PROVIDED TEXT:

== == ==

Skip to content

Fix unbounded TypeAdapter cache causing memory leak in multi-threaded usage#2873

Open
veeceey wants to merge 1 commit intoopenai:mainfrom
veeceey:fix/issue-2672-typeadapter-memory-leak
Open

Fix unbounded TypeAdapter cache causing memory leak in multi-threaded usage#2873
veeceey wants to merge 1 commit intoopenai:mainfrom
veeceey:fix/issue-2672-typeadapter-memory-leak

Conversation

@veeceey
Copy link

@veeceey veeceey commented Feb 15, 2026

Fixes #2672

The lru_cache wrapping pydantic.TypeAdapter in _models.py was configured with maxsize=None (unbounded). In multi-threaded environments — like a typical webserver — pydantic regenerates parameterized generic types (e.g. ParsedResponseOutputMessage[MyClass]) with different object identities on each call. Since each new identity misses the cache, the cache grows without limit, leaking memory proportional to request volume.

This changes the cache to maxsize=128, which bounds memory usage while still providing effective caching for the most commonly used types. 128 is the standard default for functools.lru_cache and should cover the vast majority of real-world type usage patterns.

== == ==

DATA ENTRIES:
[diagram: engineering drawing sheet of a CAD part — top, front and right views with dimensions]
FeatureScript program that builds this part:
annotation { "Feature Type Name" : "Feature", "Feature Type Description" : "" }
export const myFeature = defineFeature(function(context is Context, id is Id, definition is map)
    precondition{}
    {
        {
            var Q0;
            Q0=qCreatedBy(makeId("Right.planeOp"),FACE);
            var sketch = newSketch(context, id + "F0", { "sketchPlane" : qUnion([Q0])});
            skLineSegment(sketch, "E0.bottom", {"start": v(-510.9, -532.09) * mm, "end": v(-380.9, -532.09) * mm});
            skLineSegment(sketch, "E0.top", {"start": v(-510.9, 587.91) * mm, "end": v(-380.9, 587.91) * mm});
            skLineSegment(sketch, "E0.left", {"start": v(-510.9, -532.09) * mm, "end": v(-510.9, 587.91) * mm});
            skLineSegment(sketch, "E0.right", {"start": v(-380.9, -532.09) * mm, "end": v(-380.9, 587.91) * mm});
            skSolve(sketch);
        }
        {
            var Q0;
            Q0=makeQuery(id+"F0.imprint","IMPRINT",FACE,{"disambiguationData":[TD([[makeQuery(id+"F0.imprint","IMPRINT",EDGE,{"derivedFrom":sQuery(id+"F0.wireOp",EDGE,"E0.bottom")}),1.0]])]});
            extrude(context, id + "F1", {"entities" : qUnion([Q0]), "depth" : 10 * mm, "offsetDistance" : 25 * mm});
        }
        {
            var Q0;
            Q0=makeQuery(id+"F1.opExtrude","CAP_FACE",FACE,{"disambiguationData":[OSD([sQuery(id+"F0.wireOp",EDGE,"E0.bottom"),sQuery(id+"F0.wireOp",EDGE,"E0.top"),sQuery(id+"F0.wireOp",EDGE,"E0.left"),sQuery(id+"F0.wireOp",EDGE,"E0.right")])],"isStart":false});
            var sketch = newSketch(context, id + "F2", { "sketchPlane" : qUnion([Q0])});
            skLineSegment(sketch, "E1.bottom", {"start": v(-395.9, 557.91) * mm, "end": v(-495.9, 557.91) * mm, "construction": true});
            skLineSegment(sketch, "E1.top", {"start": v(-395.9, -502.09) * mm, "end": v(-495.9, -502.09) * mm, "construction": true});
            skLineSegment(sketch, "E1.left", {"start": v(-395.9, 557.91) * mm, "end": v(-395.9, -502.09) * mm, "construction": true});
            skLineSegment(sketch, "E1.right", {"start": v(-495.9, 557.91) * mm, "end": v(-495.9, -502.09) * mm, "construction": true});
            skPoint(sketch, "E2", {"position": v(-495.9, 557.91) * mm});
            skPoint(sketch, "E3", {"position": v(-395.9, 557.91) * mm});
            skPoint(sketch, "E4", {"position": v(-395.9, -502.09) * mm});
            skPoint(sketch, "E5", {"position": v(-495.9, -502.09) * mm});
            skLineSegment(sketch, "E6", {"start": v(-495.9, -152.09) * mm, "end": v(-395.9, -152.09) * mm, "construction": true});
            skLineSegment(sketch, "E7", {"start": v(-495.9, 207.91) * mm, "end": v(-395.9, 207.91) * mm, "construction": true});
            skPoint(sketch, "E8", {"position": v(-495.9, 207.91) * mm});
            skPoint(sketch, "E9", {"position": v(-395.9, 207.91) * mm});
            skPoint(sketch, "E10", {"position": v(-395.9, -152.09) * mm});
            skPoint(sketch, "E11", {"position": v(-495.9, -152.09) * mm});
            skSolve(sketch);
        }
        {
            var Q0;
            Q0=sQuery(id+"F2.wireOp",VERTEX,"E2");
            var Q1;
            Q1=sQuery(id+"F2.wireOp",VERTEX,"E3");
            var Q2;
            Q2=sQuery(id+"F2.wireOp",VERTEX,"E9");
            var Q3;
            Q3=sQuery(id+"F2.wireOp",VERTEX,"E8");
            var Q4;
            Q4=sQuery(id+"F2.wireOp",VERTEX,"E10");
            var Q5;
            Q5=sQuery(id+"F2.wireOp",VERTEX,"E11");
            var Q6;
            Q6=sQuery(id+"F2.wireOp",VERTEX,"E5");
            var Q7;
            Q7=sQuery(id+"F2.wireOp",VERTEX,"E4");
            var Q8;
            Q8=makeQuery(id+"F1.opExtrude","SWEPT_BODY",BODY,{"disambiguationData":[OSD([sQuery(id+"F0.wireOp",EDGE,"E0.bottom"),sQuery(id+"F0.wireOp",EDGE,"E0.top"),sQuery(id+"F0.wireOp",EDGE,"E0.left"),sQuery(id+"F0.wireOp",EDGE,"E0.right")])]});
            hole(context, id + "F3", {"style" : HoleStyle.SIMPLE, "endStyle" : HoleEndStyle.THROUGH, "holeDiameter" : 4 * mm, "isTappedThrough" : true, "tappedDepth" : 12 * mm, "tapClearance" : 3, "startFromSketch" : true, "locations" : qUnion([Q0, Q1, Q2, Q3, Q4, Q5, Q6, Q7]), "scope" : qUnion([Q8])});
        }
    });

== == ==

EXERCISE SET:
A – Answer these questions from the pull request text about the TypeAdapter cache, which comes before the records. Put each answer on its own line.
(i) What issue number does the pull request say it fixes?
(ii) What maxsize was the lru_cache wrapping pydantic.TypeAdapter originally configured with?
(iii) What maxsize does the change set for the cache?
B – Please continue the pull request text about the unbounded TypeAdapter cache, the one that comes before the records, starting right after its final sentence.

FINAL RESULTS:
A –
(i) #2672
(ii) maxsize=None (unbounded)
(iii) maxsize=128

B –
I verified this with a multi-threaded test — after spawning 200 threads that each call TypeAdapter, the cache stays bounded at maxsize=128 instead of growing indefinitely. Added a regression test that asserts the cache maxsize is not None.

… usage

The lru_cache wrapping pydantic.TypeAdapter was set to maxsize=None
(unbounded). In multi-threaded contexts, pydantic regenerates
parameterized generic types with different identities on each call,
so the cache grows without bound. This is especially problematic in
webserver environments using responses.parse.

Setting maxsize=128 bounds the cache and prevents the memory leak
while still providing effective caching for the most recently used types.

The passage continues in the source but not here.